According to the 2016 census, 51.2% of Oliver Paipoonge's population were male and 48.8% were female. Children under five accounted for approximately 5.1% of the resident population of Oliver Paipoonge. This compares with 5.2% in Ontario as a whole.

In mid-2001, 9.7% of the resident population in Oliver Paipoonge were of retirement age (65 and over for males and females) compared with 13.2% in Canada. The average age was 37.9 years of age comparing to 37.6 years of age for all of Canada.

==Economy==
Oliver Paipoonge's primary industry is agriculture, followed with tourism focused around Kakabeka Falls and forest products manufacturing in Murillo and Rosslyn. Many residents commute to work either to Thunder Bay or the surrounding woodlands.

==Government==
The municipal office of Oliver Paipoonge is located in the village of Murillo. The current mayor of Oliver Paipoonge is Lucia Kloosterhuis; first elected as mayor in 2003, having previously served as a councillor in both Oliver Paipoonge and the former Township of Paipoonge. The first female elected as mayor in Oliver Township was Iris Calvert, in 1991. Previously, the Municipality of Paipoonge had not elected a female as mayor.

==Sites of interest==
Each year Kakabeka Falls hosts a street fair, Murillo hosts the Murillo Fall Fair, the Slate River area hosts the Slate River Ploughing Match.

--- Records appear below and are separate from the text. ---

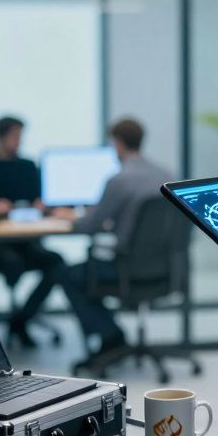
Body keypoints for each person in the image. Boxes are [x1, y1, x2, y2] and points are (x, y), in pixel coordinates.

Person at [56, 118, 175, 374]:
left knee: (67, 274)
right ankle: (113, 336)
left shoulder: (120, 180)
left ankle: (111, 337)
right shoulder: (167, 175)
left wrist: (68, 217)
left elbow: (90, 226)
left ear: (117, 143)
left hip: (126, 267)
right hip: (165, 268)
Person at [0, 115, 66, 348]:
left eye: (21, 136)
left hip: (26, 240)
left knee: (57, 264)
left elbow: (36, 200)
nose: (19, 141)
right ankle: (18, 322)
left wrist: (41, 206)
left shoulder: (27, 166)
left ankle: (21, 319)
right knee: (12, 263)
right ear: (1, 137)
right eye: (15, 136)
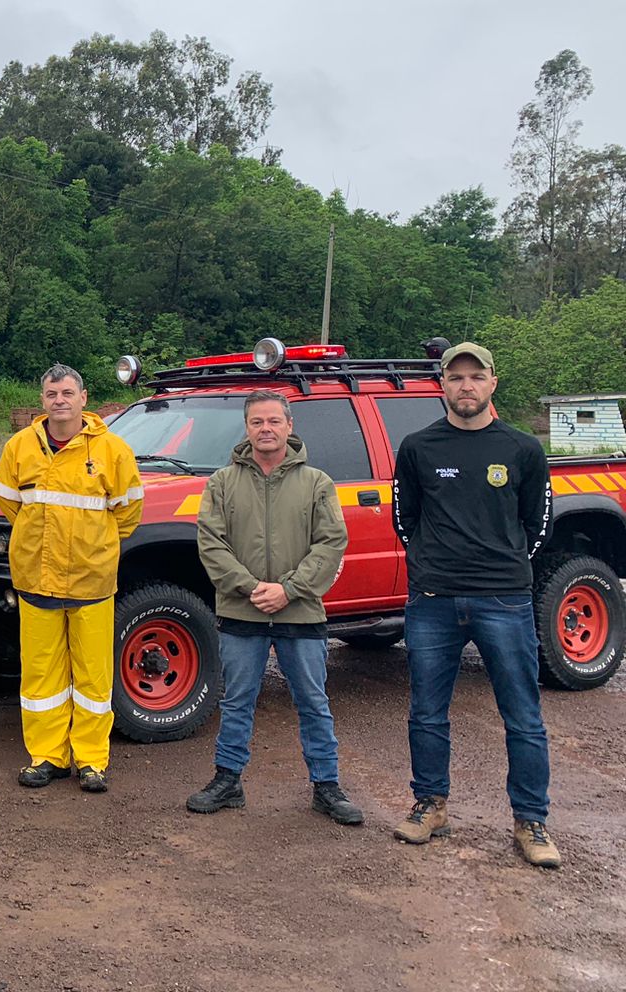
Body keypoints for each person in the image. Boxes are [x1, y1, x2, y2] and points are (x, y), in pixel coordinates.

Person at [392, 342, 560, 868]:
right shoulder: (418, 447)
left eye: (476, 376)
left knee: (523, 715)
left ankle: (531, 820)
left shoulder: (522, 447)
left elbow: (538, 525)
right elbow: (405, 520)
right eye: (455, 377)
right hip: (433, 601)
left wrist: (504, 567)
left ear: (492, 383)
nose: (466, 386)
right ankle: (430, 804)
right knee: (426, 710)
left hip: (504, 600)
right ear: (441, 384)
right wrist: (429, 568)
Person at [188, 390, 362, 824]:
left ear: (289, 426)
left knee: (313, 701)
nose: (265, 429)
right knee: (237, 700)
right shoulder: (222, 483)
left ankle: (327, 786)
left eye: (273, 421)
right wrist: (250, 588)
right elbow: (211, 544)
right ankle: (227, 781)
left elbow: (331, 543)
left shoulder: (317, 482)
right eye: (256, 422)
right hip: (240, 612)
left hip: (300, 611)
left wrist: (288, 589)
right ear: (246, 428)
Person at [0, 364, 142, 793]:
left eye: (67, 393)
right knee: (40, 677)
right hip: (36, 579)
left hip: (91, 582)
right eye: (51, 393)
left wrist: (93, 546)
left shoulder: (112, 450)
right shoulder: (20, 446)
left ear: (83, 397)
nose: (59, 400)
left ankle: (92, 760)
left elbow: (127, 513)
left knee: (94, 678)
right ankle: (47, 756)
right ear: (42, 400)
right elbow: (9, 501)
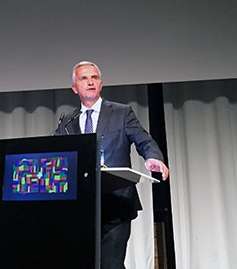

There is one museum site consisting of the Duke Hunt Museum, The Heritage Village, Russ's Garage and 2 Brill Buses in the municipality called Oliver Paipoonge Heritage Park located on Highway 61. (ophp.ca) It is open weekends from May to September and hosts a variety of special events.
Lauber Arboretum is a private collection.

==Transportation==
The municipality is served by three major highways. Highways 61 and 130 are located in the southeast corner of the municipality and serves as the backbone of the Slate River Valley, an agricultural community. Highway 130 connects to the Trans-Canada Highway (Highway 11/17) at Rosslyn, the largest settlement. It also serves as the main street for Kakabeka Falls. Approximately half of the population of Oliver Paipoonge lives within five kilometres of Highway 11/17. Highway 102 runs through the northeast corner of the municipality.

A small grass airstrip is located northeast of Kakabeka Falls, and two rail lines run through the municipality.

==Education==
Oliver Paipoonge is served by the Lakehead District School Board. There are four schools located in Oliver Paipoonge, Crestview Public School in Murillo, Kakabeka Falls Public School in Kakabeka Falls, Valley Central Public School and Thunder Bay Christian School (JK - Grade 12). High schools students are bused to Thunder Bay. A daycare centre is located in Murillo.